→ **THE INPUT**:
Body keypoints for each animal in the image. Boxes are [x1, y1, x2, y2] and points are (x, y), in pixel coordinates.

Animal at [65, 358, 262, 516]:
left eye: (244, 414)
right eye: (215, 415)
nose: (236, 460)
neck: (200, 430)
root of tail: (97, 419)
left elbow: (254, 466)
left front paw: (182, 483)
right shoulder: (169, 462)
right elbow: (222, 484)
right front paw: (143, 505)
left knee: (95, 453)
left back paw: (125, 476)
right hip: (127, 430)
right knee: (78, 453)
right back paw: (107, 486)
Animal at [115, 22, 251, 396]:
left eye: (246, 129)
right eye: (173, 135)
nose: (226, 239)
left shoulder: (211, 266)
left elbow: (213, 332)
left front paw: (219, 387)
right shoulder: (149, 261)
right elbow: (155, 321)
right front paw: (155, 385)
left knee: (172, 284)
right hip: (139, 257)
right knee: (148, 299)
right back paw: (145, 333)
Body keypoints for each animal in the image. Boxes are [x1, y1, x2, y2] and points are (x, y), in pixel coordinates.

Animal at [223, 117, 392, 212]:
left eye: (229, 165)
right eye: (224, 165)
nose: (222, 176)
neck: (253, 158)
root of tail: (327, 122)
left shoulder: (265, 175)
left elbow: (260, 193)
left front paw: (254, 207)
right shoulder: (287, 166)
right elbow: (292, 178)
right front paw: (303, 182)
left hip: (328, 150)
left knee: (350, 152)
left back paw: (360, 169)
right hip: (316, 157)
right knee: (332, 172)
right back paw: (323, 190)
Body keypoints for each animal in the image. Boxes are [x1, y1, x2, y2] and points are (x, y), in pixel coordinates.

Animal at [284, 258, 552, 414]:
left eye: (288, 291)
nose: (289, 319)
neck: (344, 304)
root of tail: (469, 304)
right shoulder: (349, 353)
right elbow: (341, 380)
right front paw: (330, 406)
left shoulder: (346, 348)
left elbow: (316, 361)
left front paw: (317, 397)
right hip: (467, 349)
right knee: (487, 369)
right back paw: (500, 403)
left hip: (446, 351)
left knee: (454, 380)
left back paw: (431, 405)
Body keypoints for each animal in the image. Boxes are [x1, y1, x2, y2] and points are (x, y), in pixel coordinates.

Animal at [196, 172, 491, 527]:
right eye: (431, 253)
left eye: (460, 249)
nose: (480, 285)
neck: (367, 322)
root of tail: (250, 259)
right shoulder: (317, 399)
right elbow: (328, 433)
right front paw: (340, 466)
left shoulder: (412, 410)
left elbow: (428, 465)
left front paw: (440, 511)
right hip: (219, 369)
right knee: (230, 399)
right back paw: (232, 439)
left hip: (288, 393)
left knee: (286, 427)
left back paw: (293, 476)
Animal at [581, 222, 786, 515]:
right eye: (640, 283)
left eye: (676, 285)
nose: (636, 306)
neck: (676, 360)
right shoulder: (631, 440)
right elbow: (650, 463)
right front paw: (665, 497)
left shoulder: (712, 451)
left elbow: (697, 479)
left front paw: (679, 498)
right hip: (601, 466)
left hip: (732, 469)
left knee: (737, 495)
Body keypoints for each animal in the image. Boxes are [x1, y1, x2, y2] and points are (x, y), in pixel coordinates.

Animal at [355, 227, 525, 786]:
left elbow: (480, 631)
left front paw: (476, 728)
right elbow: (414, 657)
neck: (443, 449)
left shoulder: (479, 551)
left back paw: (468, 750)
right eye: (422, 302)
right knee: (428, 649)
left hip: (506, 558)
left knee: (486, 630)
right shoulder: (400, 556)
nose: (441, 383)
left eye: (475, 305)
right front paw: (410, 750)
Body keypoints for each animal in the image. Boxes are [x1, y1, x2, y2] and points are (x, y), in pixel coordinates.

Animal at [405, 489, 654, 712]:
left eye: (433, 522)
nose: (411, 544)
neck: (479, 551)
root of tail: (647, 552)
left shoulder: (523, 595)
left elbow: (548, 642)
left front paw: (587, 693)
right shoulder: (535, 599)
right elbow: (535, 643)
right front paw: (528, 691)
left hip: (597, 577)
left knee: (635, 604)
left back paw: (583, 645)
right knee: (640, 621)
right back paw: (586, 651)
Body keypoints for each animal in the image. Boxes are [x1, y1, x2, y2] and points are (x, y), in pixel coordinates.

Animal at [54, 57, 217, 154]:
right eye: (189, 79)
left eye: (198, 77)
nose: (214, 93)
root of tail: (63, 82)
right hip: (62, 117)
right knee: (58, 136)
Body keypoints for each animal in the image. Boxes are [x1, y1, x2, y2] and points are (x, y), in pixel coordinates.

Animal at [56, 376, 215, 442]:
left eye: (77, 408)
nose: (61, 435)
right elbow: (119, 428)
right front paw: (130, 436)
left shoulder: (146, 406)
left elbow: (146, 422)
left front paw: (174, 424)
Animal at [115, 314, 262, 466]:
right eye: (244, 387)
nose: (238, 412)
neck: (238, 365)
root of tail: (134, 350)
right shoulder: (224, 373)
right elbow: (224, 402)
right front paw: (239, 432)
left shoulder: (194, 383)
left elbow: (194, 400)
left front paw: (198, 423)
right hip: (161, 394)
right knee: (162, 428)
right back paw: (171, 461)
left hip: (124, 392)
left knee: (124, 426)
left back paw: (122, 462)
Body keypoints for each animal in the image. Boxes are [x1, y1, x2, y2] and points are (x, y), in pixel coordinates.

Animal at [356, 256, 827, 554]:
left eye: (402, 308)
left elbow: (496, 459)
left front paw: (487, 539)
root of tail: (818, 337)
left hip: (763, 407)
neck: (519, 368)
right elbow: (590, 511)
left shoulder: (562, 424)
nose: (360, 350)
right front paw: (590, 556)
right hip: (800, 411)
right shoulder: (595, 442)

→ **DESCRIPTION OF THE TASK**:
Using only the data above, copy out the lines that include the word "root".

→ **ANSWER TO THIS TASK**:
root of tail: (97, 419)
root of tail: (327, 122)
root of tail: (469, 304)
root of tail: (250, 259)
root of tail: (647, 552)
root of tail: (63, 82)
root of tail: (134, 350)
root of tail: (818, 337)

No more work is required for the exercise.